TEXTE FOURNI:
De nouveau, la métropole en 2002, à LCI, TV5 et enfin France 3, en locale à Marseille puis, en 2005, à la présentation du Soir 3. Une première pour une présentatrice noire. Pendant deux mois, on scrute les premiers pas de cette inconnue. Déluge d’interviews, avec toujours cette même question : «Qu’est-ce que ça vous fait d’être la première femme noire à présenter un JT ?» Ou, version raccourcie : «Qu’est-ce que ça vous fait d’être noire, d’être un alibi ?» Sa réponse, hier comme aujourd’hui : «Je sais d’où je viens, je suis noire, créole caribéenne, martiniquaise. Ça a peut-être compté dans mon recrutement , à LCI par exemple. Mais après, on doit montrer qu’on mérite notre chance en faisant plus que les autres.» Un marché «pas très équitable». Paul Nahon, qui l’a recrutée pour le 19/20, se «fiche pas mal de sa couleur de peau. Elle est intelligente, dynamique, elle ne joue pas les vedettes, c’est ça qui a compté». Porte-drapeau malgré elle d’une communauté noire largement sous-représentée dans les médias, l’entrée en scène d’un Harry Roselmack capteur d’attention n’a pas été pour lui déplaire.

EXTRAIT DE DONNÉES:
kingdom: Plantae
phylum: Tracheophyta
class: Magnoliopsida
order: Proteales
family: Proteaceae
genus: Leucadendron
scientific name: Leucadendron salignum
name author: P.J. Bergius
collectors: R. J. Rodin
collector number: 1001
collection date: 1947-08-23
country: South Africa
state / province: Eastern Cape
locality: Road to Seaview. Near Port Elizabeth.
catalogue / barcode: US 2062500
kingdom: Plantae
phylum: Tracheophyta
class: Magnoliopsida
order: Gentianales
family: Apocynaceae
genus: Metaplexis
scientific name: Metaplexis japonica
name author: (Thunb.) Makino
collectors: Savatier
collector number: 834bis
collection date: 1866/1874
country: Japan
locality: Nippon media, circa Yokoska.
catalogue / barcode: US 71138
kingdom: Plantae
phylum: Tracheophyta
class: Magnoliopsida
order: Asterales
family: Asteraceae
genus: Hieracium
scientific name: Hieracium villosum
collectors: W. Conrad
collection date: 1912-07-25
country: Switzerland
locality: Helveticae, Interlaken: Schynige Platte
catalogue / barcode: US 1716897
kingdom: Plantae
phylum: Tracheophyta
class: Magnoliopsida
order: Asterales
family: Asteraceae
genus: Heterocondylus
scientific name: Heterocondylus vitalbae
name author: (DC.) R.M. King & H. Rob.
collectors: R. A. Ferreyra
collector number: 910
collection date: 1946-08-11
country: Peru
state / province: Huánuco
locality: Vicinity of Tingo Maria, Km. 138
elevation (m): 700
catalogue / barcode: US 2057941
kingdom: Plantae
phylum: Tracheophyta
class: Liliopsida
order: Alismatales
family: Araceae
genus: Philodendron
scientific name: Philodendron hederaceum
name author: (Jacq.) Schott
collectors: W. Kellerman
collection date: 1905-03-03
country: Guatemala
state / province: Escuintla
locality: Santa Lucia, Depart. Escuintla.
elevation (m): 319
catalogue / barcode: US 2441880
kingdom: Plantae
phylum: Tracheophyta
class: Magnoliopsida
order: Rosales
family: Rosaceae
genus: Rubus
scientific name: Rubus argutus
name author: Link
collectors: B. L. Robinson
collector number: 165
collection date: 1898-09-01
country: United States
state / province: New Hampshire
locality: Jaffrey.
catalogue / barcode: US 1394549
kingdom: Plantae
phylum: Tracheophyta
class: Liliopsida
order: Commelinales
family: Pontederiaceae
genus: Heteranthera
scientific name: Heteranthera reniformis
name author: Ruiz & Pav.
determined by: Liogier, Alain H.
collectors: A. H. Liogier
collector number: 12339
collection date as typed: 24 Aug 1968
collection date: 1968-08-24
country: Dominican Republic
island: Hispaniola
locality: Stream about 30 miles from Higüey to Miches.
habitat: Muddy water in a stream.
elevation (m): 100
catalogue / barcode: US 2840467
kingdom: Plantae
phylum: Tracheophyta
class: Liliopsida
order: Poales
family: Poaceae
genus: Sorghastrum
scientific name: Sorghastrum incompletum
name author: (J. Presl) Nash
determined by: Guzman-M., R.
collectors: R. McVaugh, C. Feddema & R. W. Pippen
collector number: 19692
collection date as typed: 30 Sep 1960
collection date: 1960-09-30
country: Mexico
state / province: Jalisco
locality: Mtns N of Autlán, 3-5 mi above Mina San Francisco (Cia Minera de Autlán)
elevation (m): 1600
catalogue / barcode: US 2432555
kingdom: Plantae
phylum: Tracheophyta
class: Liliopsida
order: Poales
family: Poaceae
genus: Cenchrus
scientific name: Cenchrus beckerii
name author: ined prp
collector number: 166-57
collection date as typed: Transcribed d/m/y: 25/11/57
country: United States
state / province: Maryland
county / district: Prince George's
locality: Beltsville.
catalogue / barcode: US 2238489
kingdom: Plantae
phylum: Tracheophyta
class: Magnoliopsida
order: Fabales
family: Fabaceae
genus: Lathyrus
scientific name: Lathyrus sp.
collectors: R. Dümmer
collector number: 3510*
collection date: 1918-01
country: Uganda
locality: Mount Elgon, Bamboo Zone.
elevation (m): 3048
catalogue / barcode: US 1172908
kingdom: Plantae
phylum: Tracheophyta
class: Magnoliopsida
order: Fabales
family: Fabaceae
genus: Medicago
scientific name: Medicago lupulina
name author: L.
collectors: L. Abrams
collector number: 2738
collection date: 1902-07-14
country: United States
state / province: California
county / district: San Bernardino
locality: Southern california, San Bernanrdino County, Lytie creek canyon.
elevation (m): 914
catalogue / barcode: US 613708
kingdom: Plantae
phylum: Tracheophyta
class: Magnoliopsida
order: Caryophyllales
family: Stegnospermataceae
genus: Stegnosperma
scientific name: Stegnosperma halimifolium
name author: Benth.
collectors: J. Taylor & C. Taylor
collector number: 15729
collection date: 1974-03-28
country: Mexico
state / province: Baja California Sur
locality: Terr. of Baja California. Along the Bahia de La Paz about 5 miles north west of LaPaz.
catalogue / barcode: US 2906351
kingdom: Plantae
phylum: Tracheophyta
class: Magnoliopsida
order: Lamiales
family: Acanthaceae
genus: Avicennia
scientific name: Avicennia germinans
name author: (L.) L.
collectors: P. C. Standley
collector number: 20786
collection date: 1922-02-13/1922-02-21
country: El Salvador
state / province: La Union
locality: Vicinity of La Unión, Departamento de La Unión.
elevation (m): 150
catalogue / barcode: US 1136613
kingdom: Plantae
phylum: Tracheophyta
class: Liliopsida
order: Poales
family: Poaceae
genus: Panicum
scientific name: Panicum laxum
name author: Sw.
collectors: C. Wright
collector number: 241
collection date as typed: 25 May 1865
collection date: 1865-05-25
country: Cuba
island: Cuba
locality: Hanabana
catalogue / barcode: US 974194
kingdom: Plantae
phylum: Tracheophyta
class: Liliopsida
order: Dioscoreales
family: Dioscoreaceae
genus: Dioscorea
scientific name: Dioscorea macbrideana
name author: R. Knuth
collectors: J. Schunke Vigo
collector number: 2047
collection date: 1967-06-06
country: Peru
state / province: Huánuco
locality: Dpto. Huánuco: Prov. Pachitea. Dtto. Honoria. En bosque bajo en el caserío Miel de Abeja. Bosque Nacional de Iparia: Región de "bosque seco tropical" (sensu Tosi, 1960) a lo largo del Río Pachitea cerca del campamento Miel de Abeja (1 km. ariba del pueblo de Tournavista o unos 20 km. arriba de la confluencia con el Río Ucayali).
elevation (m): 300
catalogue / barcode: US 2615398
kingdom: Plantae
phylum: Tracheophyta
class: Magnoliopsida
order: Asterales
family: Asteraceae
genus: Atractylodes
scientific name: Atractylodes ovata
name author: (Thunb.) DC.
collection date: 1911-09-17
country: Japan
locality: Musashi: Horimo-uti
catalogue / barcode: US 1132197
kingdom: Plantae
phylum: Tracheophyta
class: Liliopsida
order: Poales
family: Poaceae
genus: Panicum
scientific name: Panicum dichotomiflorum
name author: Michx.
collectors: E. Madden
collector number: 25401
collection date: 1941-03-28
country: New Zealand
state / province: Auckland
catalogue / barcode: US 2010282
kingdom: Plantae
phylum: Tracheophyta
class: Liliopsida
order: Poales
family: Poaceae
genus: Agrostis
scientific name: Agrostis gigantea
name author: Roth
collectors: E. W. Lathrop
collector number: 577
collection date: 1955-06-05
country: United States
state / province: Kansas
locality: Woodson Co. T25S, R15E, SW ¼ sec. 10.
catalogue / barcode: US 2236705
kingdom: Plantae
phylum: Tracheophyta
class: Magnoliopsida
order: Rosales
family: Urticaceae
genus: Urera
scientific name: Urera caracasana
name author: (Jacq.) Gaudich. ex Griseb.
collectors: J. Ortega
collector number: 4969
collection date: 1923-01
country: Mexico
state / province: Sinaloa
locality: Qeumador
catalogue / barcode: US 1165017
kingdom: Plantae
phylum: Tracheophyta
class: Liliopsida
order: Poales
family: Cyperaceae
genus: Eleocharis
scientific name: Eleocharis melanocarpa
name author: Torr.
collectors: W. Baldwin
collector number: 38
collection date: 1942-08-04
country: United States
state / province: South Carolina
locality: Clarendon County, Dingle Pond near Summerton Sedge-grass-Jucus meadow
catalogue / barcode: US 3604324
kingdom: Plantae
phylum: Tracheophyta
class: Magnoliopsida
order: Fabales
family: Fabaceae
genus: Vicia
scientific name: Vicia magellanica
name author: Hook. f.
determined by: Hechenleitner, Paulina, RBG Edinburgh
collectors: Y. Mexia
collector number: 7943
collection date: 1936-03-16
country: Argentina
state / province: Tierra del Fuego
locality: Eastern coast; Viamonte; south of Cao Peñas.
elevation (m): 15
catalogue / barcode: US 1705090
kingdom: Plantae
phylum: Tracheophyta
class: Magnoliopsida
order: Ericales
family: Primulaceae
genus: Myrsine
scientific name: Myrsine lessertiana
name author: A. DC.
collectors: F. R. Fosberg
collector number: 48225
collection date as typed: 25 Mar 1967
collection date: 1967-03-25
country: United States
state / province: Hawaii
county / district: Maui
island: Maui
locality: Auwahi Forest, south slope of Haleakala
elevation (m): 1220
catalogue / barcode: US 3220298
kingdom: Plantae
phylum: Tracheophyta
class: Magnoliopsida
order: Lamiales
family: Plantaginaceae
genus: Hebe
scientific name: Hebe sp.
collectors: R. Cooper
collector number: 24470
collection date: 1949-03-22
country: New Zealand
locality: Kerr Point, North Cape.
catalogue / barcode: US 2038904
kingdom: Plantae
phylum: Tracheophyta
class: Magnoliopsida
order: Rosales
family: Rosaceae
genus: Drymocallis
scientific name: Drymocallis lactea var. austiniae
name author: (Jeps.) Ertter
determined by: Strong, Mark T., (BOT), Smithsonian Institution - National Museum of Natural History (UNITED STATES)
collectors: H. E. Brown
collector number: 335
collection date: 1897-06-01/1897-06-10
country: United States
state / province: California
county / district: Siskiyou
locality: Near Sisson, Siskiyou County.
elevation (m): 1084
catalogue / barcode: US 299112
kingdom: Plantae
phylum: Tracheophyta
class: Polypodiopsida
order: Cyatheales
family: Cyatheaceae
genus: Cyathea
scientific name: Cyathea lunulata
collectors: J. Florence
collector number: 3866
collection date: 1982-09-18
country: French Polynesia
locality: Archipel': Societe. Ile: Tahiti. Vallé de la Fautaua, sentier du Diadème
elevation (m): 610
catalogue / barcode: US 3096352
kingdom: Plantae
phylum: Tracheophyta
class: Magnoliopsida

VOTRE OBJECTIF: Prolongez le texte sur la première présentatrice noire du Soir 3 en reprenant juste après sa dernière phrase.

LA RÉPONSE:
Quand elle n’est pas à l’antenne, Audrey Pulvar regarde les autres JT, cuisine pour sa fille de 11 ans (prénommée Charis en hommage à une héroïne de William Boyd), dont le père est rentré en Martinique. Elle lit (Gabriel Garcia Márquez, John Irving, Toni Morrison, William Faulkner), écoute du jazz. S’il reste du temps, elle écrit. Un deuxième roman est en préparation après l’Enfant-Bois, paru en 2004. Une plongée dans les affres de l’exil et du désamour familial, entre un Londres glaçant et une Martinique puits de nature. Noir de bout en bout. Un exutoire ? «Sans doute. Une violence que j’ai encore en moi aujourd’hui. Peut-être parce que, chaque soir, je suis touchée par les choses dont je parle.» Lointaine, elle peut accepter. Mais blasée, «jamais».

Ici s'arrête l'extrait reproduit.